☕️ L’agence de cybersécurité de la Commission européenne peut maintenant utiliser Mythos
L'Agence de l'Union européenne pour la cybersécurité (ENISA) a obtenu l'accès à Mythos 5, le modèle d'intelligence artificielle d'Anthropic considéré comme le plus performant en matière de cybersécurité. Un représentant de la Commission européenne l'a confirmé à Bloomberg, précisant qu'à la suite d'échanges constructifs avec Anthropic, l'ENISA teste actuellement ce système. Anthropic n'a pas souhaité commenter l'information. Cet accès survient après plusieurs mois d'attente : en mai 2026, OpenAI avait déjà donné à l'ENISA un accès à GPT-5.5-Cyber, sans qu'Anthropic ne lui ouvre alors les portes de Mythos. Un mois plus tard, l'entreprise dirigée par Dario Amodei avait annoncé étendre l'accès à Mythos à des organisations gouvernementales situées hors des États-Unis, l'Union européenne étant évoquée sans confirmation officielle à l'époque. Autre nuance importante : l'ENISA ne dispose pas de la toute dernière version du modèle. La semaine précédente, Anthropic a en effet dévoilé Mythos 5.1, réservée pour l'instant à un nombre restreint d'organisations américaines uniquement.
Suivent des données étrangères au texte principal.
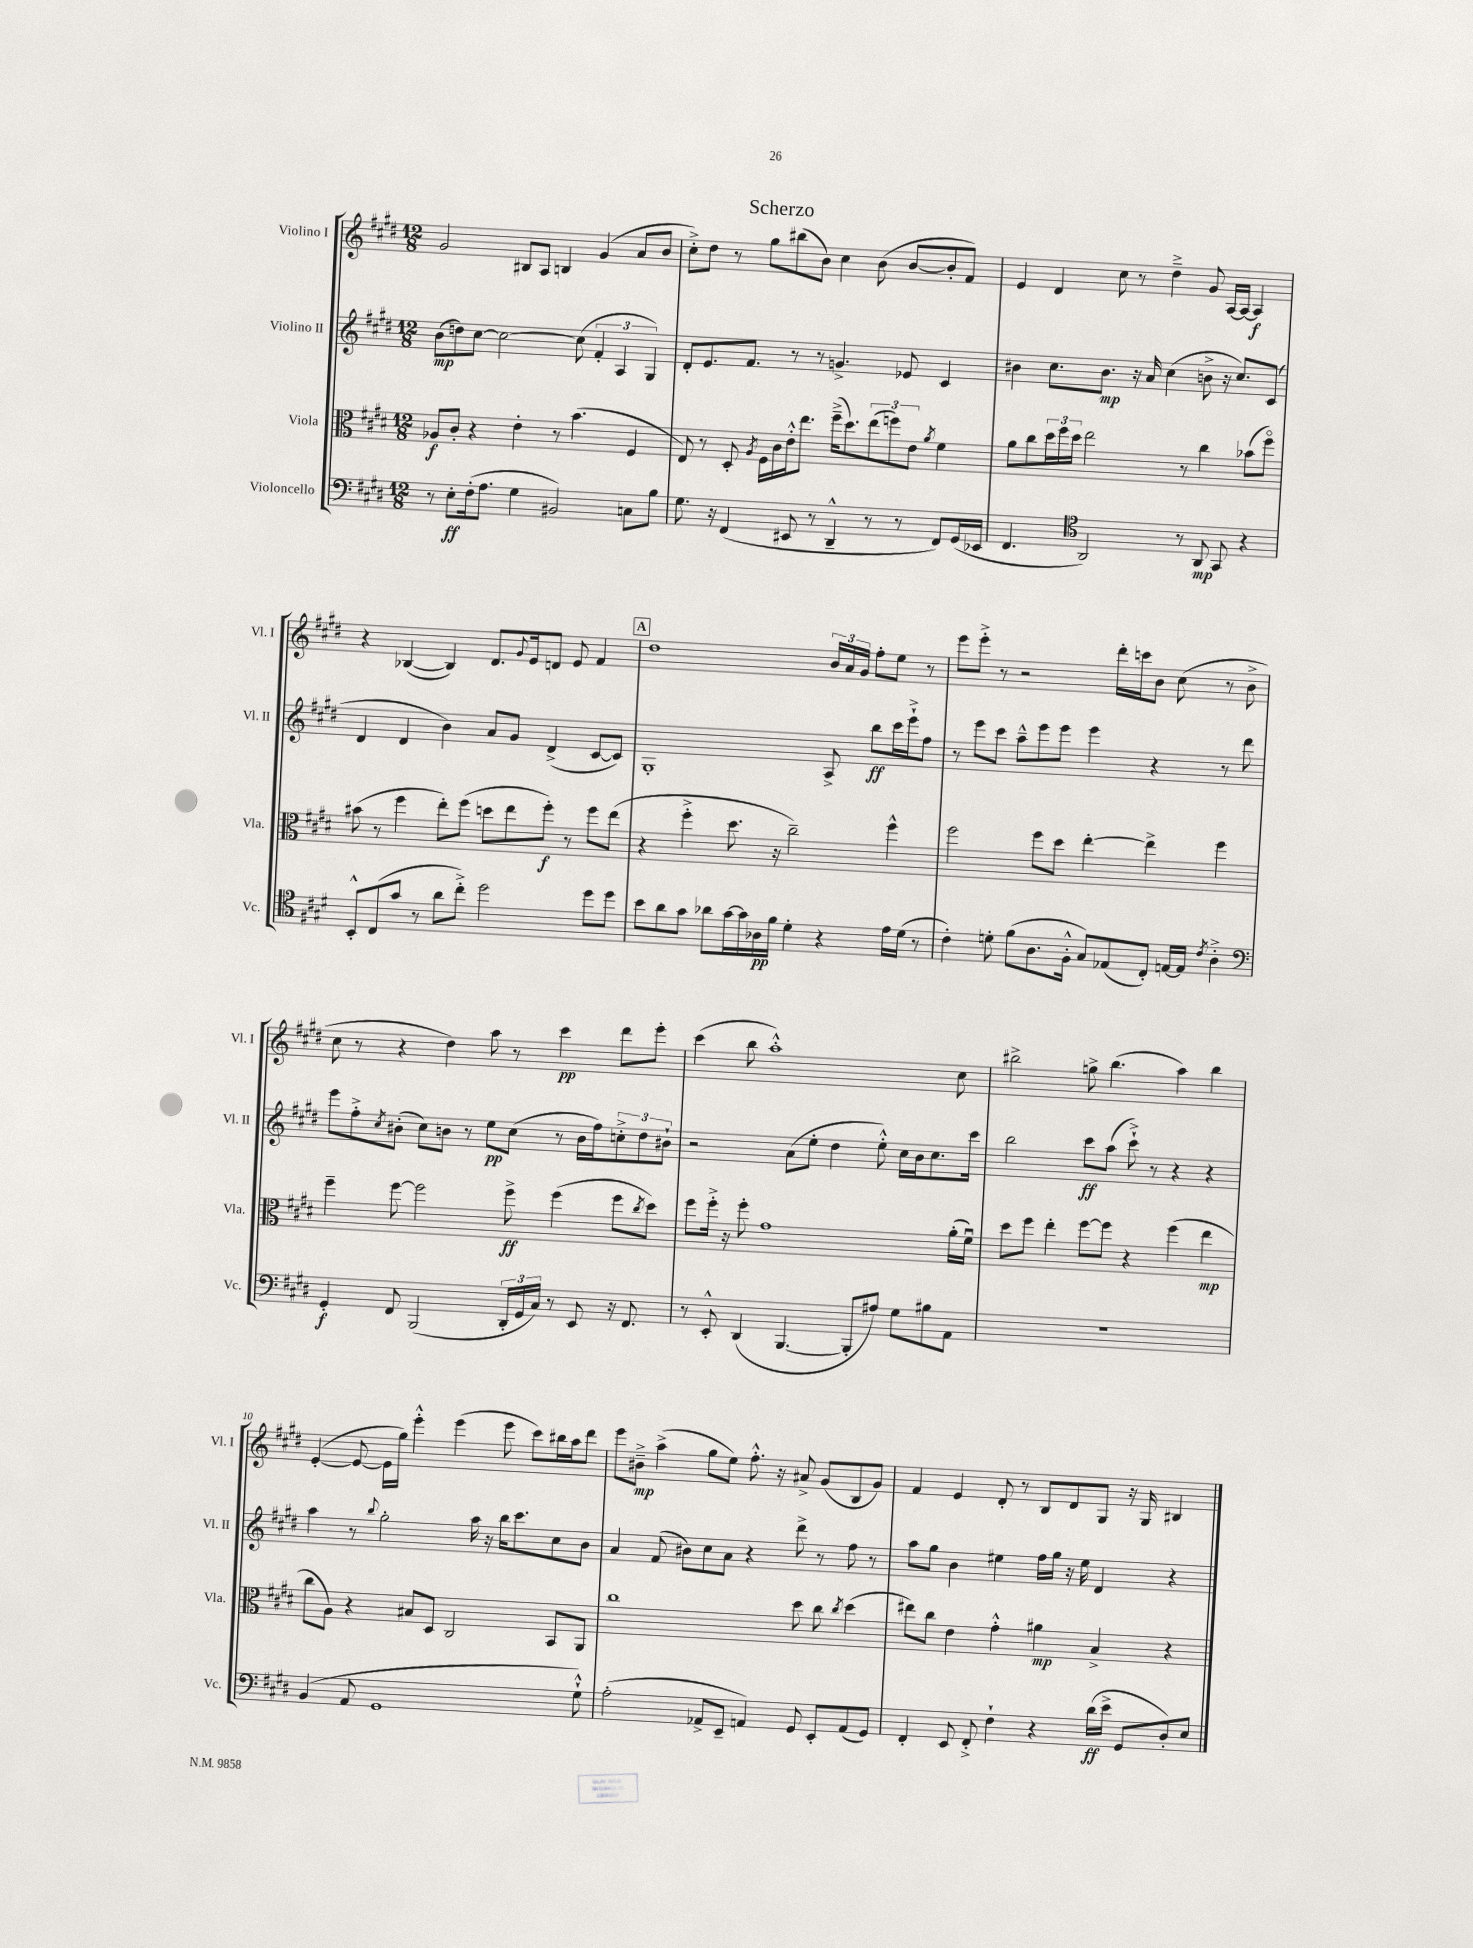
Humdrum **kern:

**kern	**kern	**kern	**kern
*staff4	*staff3	*staff2	*staff1
*clefF4	*clefC3	*clefG2	*clefG2
*k[f#c#g#d#]	*k[f#c#g#d#]	*k[f#c#g#d#]	*k[f#c#g#d#]
*M12/8	*M12/8	*M12/8	*M12/8
8r	8A-/L	(8b\L	2g#/
8E'\L	8c#'/J	8dd\)	.
(16F#'\k	4r	[8cc#\J	.
8.A\J	.	.	.
.	.	2cc#\_	.
4G#\	4e'\	.	8B#/L
.	.	.	8A/J
2BB#/)	8r	.	4B/
.	(4.b\	(8cc#\]	.
.	.	6f#'/	(4g#/
.	.	6A/	.
8C\L	4F#/	.	8a/L
.	.	6G#/)	.
8B\J	.	.	8b/J
=	=	=	=
8.G#\	8E/)	8d#'/L	8cc#'^\L)
.	8r	8.e/	8dd#\J
16r	.	.	.
(4FF#/	8D#'/	.	8r
.	.	8.f#/J	.
.	8qA/	.	.
.	16F#\LL	.	8gg#\L
.	16c#\	.	.
8EE#/	16e'^^\J	8r	(8bb#\
.	8.ee\J	.	.
8r	.	8r	8b\J)
4DD#~^^/	(16ff#~^\LK	4.g^/	4cc#\
.	8.dd#\)	.	.
8r	(12ee\	.	(8b\
.	12ff\)	.	.
8r	.	8e-/	[8b/L
.	12e\J	.	.
.	8qa/	.	.
8FF#/L)	4f#\	4c#/	8b'/]
(16GG#/L	.	.	8f#/J)
16EE-/JJ	.	.	.
=	=	=	=
4.FF#/	8a\L	4b#\	4e/
.	8cc#\	.	.
.	24dd#\L	8.cc#\L	4d#/
.	24ff#\	.	.
.	24dd#\JJ	.	.
*clefC4	*	*	*
2AA/)	2ee\	.	.
.	.	8.b#\J	.
.	.	.	8cc#\
.	.	16r	8r
.	.	16a/	.
.	.	(4cc#\	4dd#~^\
8r	8r	.	.
8AA/	4cc#\	8b^\	8g#/
8GG#/	.	16r	[16A/LL
.	.	8.cc#/L)	16A/_JJ
4r	(8b-\L	.	4A/]
.	8ff#o\J)	(8c#/J	.
=	=	=	=
8BB'^^/L	(8b#\	4d#/	4r
(8C#/	8r	.	.
8g#/J	4ff#\	4d#/	([4B-/
8r	.	.	.
8a\L	8ee'\L)	4b\)	4B-/])
8cc#'^\J)	(8ff#\J	.	.
2dd#\	8dd\L	8a/L	8.d#/L
.	8ee\	8g#/J	.
.	.	.	8qqg#/
.	.	.	16e/k
.	8ff#'\J)	(4d#^/	8d/J
.	8r	.	8e/
8dd#\L	8ff#\L	[8c#/L	4f#/
8dd#\J	(8ee\J	8c#/]J)	.
=	=	=	=
8b\L	4r	1G#'	1dd#
8a\	.	.	.
8g#\J	4ff#'^\	.	.
8a-\L	.	.	.
[16g#\L	8.dd#\	.	.
16g#\]	.	.	.
16A-\	.	.	.
16f#\JJ	16r	.	.
4d#'\	2cc#~\)	.	.
4r	.	8A^/	24b/LL
.	.	.	24a/
.	.	.	24g#/JJ
.	.	8bb\L	8ff#'\L
16e\LL	4ff#^^\	16ccc#\L	8ee\J
(16d#\JJ	.	16eee`^\J	.
8r	.	8ff#\J	8r
=	=	=	=
4c#'\)	2ff#\	8r	8eee\L
.	.	8eee\L	8eee'^\J
8d'\	.	8ccc#\J	8r
(8f#\L	.	8aa~^^\L	2r
8.A\	8ff#\L	8eee\	.
.	8dd#\J	8eee\J	.
16F#'^^\Jk	.	.	.
8G#/L)	[4ee'\	4eee\	.
(8E-/	.	.	16ddd#'\LL
.	.	.	16ccc\J
8C#'/J)	4ee^\]	4r	8b\J
[16E/LL	.	.	(8cc#\
16E/]JJ	.	.	.
8qc#/	.	.	.
4A'^\	4ff#\	8r	8r
.	.	8ddd#\	8b^\
=	=	=	=
*clefF4	*	*	*
4GG#'/	4ff#~\	8eee\L	8cc#\
.	.	8ff#'^\	8r
.	.	8qcc#/	.
8FF#/	[8ff#\	(8b#'\J	4r
(2BBB/	2ff#\]	8cc#\L)	.
.	.	8b\J	4dd#\)
.	.	8r	.
.	.	8ee\L	8aa\
24DD#'/LL	8ff#^\	(8cc#\J	8r
24GG#/	.	.	.
24C#/JJ)	.	.	.
8r	(4ff#\	8r	4ccc#\
8EE/	.	16b\LL	.
.	.	16ff#\J)	.
16r	8ff#\L	12cc'^\	8ddd#\L
8.FF#/	.	.	.
.	.	12dd#\	.
.	8qcc#/	.	.
.	8dd#\J)	.	8eee'\J
.	.	12b#`\J	.
=	=	=	=
8r	8ff#\L	2r	(4ccc#\
8EE'^^/	16ff#'^\Jk	.	.
.	16r	.	.
(4DD#/	8ff#'\	.	8bb\
.	1g#	.	1aa'^^)
[4.BBB/	.	(8a\L	.
.	.	8ee'\J	.
.	.	4dd#\	.
8BBB'/]L	.	.	.
8A#/J)	.	8ee'^^\)	.
8G#\L	.	16cc#\LL	.
.	.	16b\J	.
8B#\	.	8.cc#\	.
8AA\J	(16a'\LL	.	8cc#\
.	16f#u\JJ)	16ccc#\Jk	.
=	=	=	=
1.r	8dd#\L	2bb\	2bb#^\
.	8ff#\J	.	.
.	4ee'\	.	.
.	[8ff#\L	8ccc#\L	8gg^\
.	8ff#\]J	(8aa\J	(4.bb#\
.	4r	8ccc#`^\)	.
.	.	8r	.
.	(4ff#\	4r	4aa\)
.	4ee\	4r	4bb#\
=	=	=	=
(4BB/	8cc#\L	4aa\	([4e'/
.	8A\J)	.	.
8AA/	4r	8r	8e/_
.	.	8qqbb/	.
1GG#	.	2gg#'\	16e\]LL
.	.	.	16gg#\JJ)
.	8B#/L	.	4eee'^^\
.	8D#/J	.	.
.	2C#/	.	(4eee\
.	.	16aa\	.
.	.	16r	.
.	.	16bb\LK	8eee\
.	.	8.ccc#\	.
.	.	.	8ccc#\L)
.	8BB/L	8cc#\	16bb#\L
.	.	.	16aa\J
8G#`^^\)	8AA/J	8b\J	8ddd#\J
=	=	=	=
(2A'\	1cc#	4a/	8eee\L
.	.	.	8b#~^\J
.	.	(8f#/	(4aa^\
.	.	8b#\L)	.
8AA-^/L	.	8cc#\	8gg#\L
8EE~/J	.	8a\J	8ee\J)
4AA/)	.	4r	8.ff#'^^\
.	.	.	16r
8GG#/	8dd#\	8ddd#^\	8a#^/
8EE'/L	8cc#\	8r	(8g#/L
.	8qcc#/	.	.
(8AA/	(4dd#\	8ff#\	8B/
8GG#/J)	.	8r	8g#/J)
=	=	=	=
4FF#'/	8ee#\L)	8aa\L	4f#/
.	8cc#\J	8gg#\J	.
8EE/	4e\	4b\	4e/
8FF#'^/	.	.	.
4F#`\	4g#'^^\	4ee#\	8d#'/
.	.	.	8r
4r	4a#\	16ff#\LL	8B/L
.	.	16gg#\JJ	.
.	.	16r	8d#/
.	.	16ee#\	.
(16d#\LL	4B^/	4d#/	8G#/J
16e^\JJ	.	.	.
8GG#/L	.	.	16r
.	.	.	16G#/
8D#'/)	4r	4r	4B#/
8E/J	.	.	.
==	==	==	==
*-	*-	*-	*-
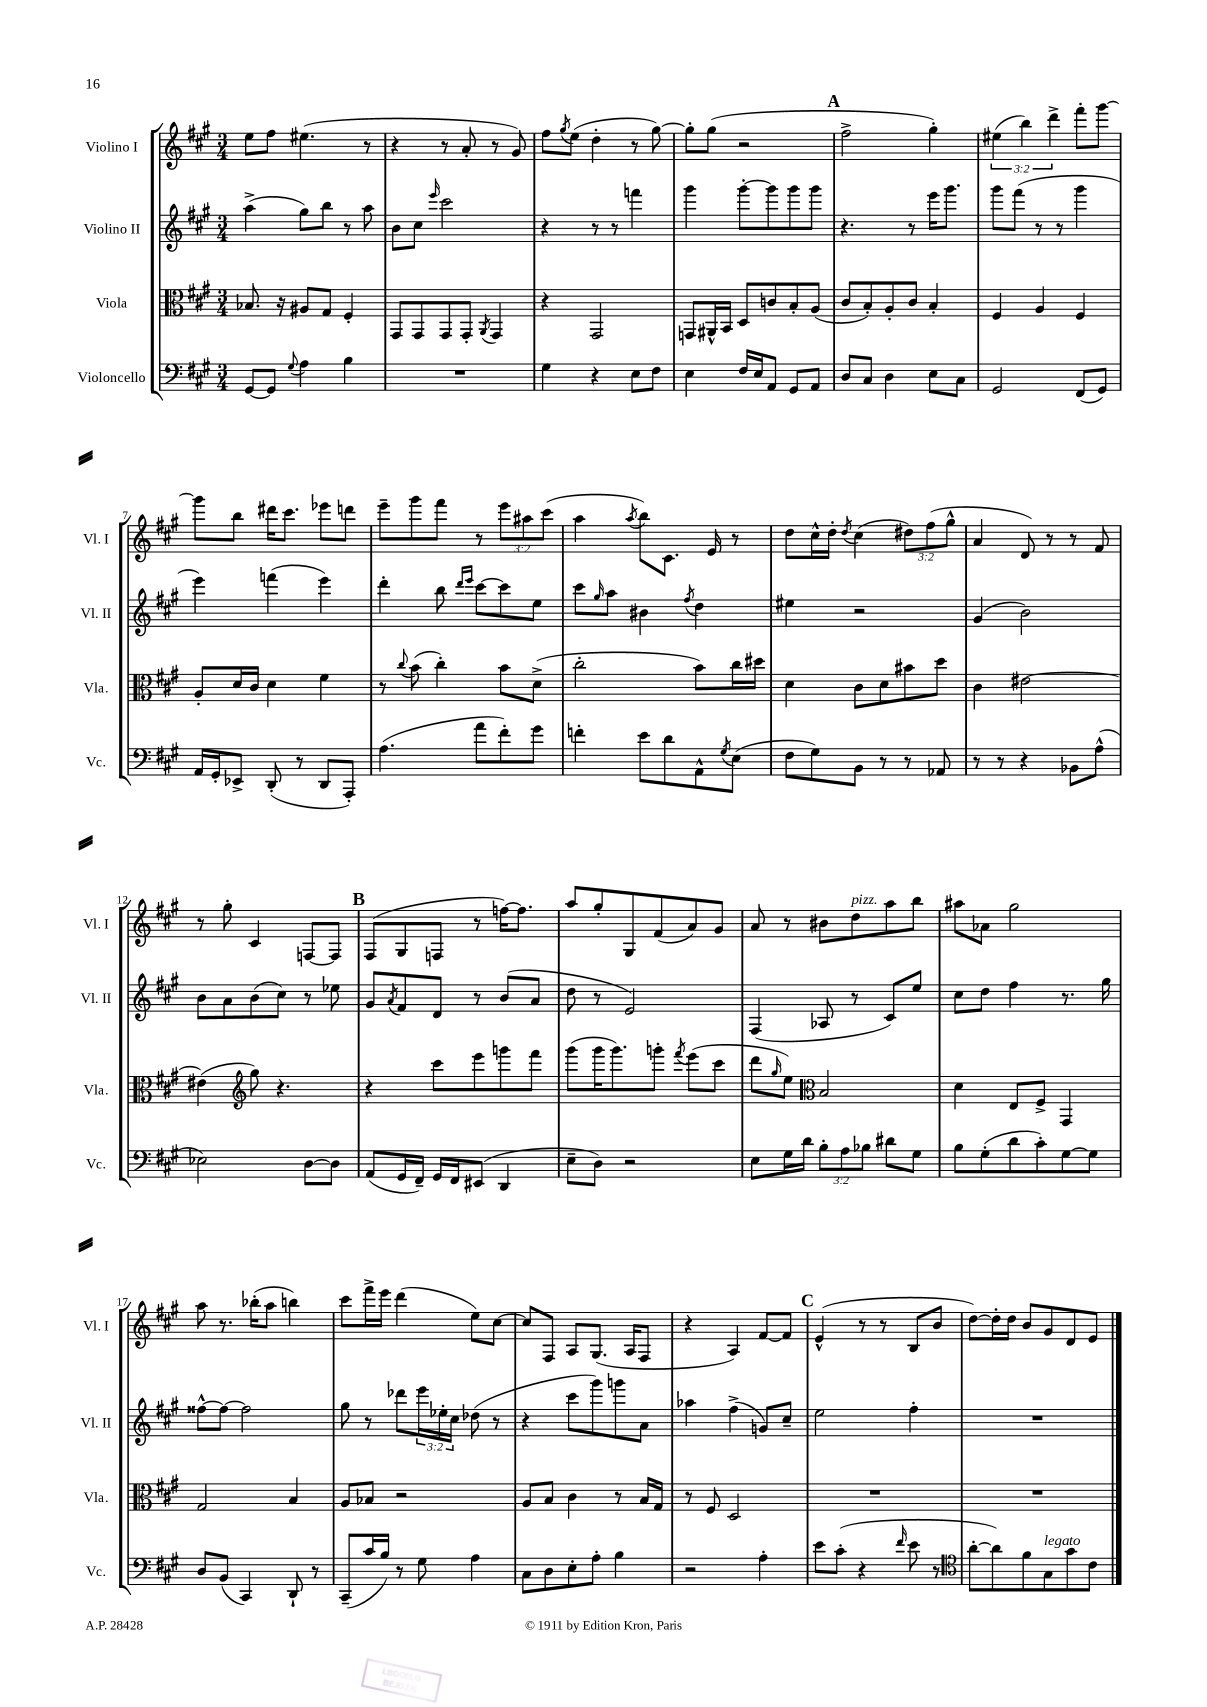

Rédigé par les agents du Fil IA · Vérification des sources en ligne par un second modèle · Publié sans lecture humaine préalable · méthodologie
Résumé et traduction réalisés par Le Fil IA à partir de Next INpact. Lire l'article original →
Cet accès marque une étape significative dans la diffusion des outils d'IA les plus avancés vers les institutions publiques européennes chargées de la sécurité numérique. Pour l'ENISA, disposer d'un modèle spécialisé en cybersécurité, capable potentiellement de détecter des vulnérabilités, d'analyser des menaces ou d'assister la réponse à incident, représente un renforcement concret de ses capacités face à des cyberattaques toujours plus sophistiquées visant les infrastructures européennes. Cela illustre aussi la concurrence entre OpenAI et Anthropic pour équiper les agences gouvernementales, chacune cherchant à devenir le fournisseur privilégié des administrations en matière d'IA de sécurité. Mais le fait que l'Europe reçoive une version antérieure à celle déjà réservée aux organisations américaines souligne une hiérarchie d'accès, les partenaires étatsuniens restant prioritaires, ce qui interroge sur l'autonomie stratégique numérique de l'Union européenne face aux fournisseurs technologiques américains.
Cette annonce s'inscrit dans un mouvement plus large où les grands laboratoires d'IA nouent des partenariats étroits avec les gouvernements, d'abord aux États-Unis puis progressivement à l'international, pour des usages sensibles comme la cybersécurité et la défense. Anthropic, qui a fait de la sécurité un axe central de sa communication, semble vouloir élargir prudemment l'accès à ses modèles les plus puissants tout en gardant un contrôle strict sur leur diffusion, distinguant les versions accessibles selon la nationalité des organisations. Reste à savoir si l'ENISA obtiendra à terme un accès à Mythos 5.1, et si d'autres agences européennes ou nationales suivront ce précédent. Ce dossier illustre aussi les tensions persistantes entre coopération transatlantique en matière de cybersécurité et volonté européenne de réduire sa dépendance aux technologies américaines critiques.
L'ENISA, agence de l'UE pour la cybersécurité, obtient un accès test a Mythos 5 d'Anthropic pour renforcer sa capacité de détection et de réponse aux cybermenaces visant les infrastructures européennes.